Dat veranderde toen het pijnlijk duidelijk werd dat ik rondjes aan het rennen was. Want op een gegeven moment leek het alsof ik maar vier of vijf mensen in de hele wereld kende, die ik onophoudelijk en in vergelijkbare situaties tegenkwam, zij het onder verschillende namen en op verschillende tijden en plaatsen. Ik begon me af te vragen waarom dat zo was, en waarom deze situatie zoveel leed en ellende veroorzaakte. En ik begon me af te vragen: “Is dit het nou? Is dit eindeloze rondjes rennen waar het leven om draait?”
Het korte antwoord is: ja. Maar daar moeten we nog wel een paar woorden aan toevoegen, namelijk: ja, rondjes rennen is precies waar het om draait... in de fysieke wereld. Wat we doorgaans de ‘echte’ wereld noemen.

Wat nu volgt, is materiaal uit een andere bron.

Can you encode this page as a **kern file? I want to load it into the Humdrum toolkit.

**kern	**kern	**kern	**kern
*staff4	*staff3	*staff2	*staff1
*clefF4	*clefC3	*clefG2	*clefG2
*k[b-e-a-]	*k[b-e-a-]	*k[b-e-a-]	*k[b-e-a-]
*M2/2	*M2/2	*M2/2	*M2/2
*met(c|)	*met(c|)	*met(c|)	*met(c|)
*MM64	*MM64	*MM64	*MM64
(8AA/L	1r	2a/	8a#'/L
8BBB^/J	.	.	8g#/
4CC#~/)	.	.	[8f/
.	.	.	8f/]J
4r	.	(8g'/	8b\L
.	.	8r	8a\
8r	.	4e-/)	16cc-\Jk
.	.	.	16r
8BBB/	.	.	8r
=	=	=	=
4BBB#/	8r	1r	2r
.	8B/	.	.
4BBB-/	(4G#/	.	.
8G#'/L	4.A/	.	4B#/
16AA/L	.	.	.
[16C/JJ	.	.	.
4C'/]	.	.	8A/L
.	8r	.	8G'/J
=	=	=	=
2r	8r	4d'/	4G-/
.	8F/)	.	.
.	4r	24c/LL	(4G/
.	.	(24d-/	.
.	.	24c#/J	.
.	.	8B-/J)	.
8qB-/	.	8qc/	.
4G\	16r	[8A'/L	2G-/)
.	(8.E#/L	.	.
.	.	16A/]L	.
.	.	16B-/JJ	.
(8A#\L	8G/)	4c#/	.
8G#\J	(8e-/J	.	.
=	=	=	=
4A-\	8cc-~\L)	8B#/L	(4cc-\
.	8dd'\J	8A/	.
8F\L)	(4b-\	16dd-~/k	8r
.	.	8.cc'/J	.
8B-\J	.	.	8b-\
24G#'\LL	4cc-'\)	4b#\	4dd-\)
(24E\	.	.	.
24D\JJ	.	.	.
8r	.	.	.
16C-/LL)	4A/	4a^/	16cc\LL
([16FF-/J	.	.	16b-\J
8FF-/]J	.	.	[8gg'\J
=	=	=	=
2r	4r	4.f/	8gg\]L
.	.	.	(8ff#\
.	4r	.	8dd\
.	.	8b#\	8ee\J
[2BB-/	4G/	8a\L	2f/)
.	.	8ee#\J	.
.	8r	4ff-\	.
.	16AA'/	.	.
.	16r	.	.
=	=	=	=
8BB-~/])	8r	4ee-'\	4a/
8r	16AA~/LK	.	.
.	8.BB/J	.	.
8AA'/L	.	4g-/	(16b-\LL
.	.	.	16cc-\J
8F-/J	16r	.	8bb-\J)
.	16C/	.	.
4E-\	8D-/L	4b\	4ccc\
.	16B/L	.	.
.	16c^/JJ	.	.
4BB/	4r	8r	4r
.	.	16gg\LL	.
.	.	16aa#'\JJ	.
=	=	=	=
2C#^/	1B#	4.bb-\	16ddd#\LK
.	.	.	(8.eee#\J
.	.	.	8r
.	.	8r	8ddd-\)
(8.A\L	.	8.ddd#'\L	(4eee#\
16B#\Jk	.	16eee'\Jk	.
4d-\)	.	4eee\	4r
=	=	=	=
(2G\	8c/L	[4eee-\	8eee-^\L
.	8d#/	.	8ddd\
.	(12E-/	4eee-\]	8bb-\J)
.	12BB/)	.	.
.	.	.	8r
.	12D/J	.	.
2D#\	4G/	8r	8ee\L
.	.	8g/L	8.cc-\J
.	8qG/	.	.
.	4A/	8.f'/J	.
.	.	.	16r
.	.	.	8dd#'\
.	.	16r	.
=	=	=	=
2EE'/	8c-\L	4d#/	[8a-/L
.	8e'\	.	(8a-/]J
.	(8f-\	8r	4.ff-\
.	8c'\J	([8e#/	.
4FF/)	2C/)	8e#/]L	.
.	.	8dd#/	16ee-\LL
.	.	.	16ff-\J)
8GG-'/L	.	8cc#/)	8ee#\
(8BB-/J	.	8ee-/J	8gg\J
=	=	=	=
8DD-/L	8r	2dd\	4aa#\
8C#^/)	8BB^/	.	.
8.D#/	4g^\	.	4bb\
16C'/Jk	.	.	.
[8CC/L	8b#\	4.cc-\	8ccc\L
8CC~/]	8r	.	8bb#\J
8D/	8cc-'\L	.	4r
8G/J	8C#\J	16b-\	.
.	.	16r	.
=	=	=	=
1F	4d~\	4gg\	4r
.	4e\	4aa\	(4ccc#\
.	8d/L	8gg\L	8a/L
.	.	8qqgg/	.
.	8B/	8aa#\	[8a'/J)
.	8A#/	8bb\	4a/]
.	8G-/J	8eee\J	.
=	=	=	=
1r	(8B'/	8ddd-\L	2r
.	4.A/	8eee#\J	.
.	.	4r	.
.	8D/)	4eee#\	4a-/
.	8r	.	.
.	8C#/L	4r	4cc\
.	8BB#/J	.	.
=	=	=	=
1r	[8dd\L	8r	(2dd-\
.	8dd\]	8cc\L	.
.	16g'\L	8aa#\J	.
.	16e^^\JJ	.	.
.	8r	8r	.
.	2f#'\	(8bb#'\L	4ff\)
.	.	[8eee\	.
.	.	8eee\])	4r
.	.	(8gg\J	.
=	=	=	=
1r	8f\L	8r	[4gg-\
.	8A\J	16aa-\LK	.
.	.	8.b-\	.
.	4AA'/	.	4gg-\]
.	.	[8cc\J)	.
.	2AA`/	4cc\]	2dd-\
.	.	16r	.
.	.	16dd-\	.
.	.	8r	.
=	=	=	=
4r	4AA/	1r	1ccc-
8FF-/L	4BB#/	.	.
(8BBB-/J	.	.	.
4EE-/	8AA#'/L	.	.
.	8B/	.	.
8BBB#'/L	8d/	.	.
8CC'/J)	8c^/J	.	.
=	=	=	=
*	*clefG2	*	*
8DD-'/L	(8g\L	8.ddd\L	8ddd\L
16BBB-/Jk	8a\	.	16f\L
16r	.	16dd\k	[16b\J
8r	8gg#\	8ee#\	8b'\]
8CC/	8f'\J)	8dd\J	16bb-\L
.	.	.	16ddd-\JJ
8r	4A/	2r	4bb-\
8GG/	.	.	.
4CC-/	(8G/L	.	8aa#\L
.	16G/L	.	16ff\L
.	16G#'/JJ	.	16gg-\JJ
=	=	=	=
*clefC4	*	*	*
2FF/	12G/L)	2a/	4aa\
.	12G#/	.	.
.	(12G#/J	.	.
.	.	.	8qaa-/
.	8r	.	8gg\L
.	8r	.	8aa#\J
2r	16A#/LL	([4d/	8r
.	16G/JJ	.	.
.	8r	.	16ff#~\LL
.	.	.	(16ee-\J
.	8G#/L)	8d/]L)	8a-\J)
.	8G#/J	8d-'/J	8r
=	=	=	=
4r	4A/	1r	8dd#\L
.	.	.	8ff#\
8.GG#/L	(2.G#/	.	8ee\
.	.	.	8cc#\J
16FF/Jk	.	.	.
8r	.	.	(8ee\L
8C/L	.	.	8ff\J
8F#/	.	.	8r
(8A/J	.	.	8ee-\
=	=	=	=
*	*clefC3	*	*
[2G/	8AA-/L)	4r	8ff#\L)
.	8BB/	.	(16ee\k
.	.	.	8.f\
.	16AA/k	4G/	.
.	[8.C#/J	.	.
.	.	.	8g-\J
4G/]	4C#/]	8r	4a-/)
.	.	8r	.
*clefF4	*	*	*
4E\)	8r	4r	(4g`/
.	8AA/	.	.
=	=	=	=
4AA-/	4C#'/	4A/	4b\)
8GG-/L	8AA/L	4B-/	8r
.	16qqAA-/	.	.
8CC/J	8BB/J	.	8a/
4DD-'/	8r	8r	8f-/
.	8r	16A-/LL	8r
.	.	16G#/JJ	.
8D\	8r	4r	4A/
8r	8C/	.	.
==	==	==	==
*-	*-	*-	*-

In de fysieke wereld beweegt alles continu in cycli. Om er een paar te noemen: in natuur zijn er de maancyclus, de dag-nachtcyclus, de menstruatiecyclus, de seizoenen cyclus, de leven/doodcyclus. In cultuur zijn er de tijdcyclus, de chaos/ordecyclus, de oorlog/vredecyclus, de werk/speelcyclus. In een individu zijn er de agitatie/kalmtecyclus, de waak/slaapcyclus, de ziek/gezond cyclus, de eet/poepcyclus. Net als zonneschijn en regen veranderen ze onfeilbaar in elkaars tegendeel, zonder uitzondering, ad infinitum.
Beeld: adriannesquick
Zolang we nog steeds gefascineerd zijn door het levensspel, het materiële spel dat zich afspeelt in de ‘echte’ wereld, genieten we ervan om alle geneugten die het leven te bieden heeft na te jagen. We geven ons over aan gastronomische geneugten, zoeken naar kennis, rijkdom en weelde, dompelen ons onder in seksuele genoegens, genieten ervan om over anderen te heersen, enzovoort. In dit rijk worden we geconfronteerd met het onontkoombare feit dat we eindeloos momenten van intens genot afwisselen met momenten van intens lijden en op een gegeven moment beginnen de meesten van ons zich vast te klampen aan het eerste en een afkeer te ontwikkelen tegen het laatste. Meestal geeft dat precies het tegenovergestelde effect van wat we wensen. Als dat lang genoeg gebeurt, is de kans groot dat je op dezelfde plek terechtkomt en dezelfde vragen gaat stellen als ik indertijd deed.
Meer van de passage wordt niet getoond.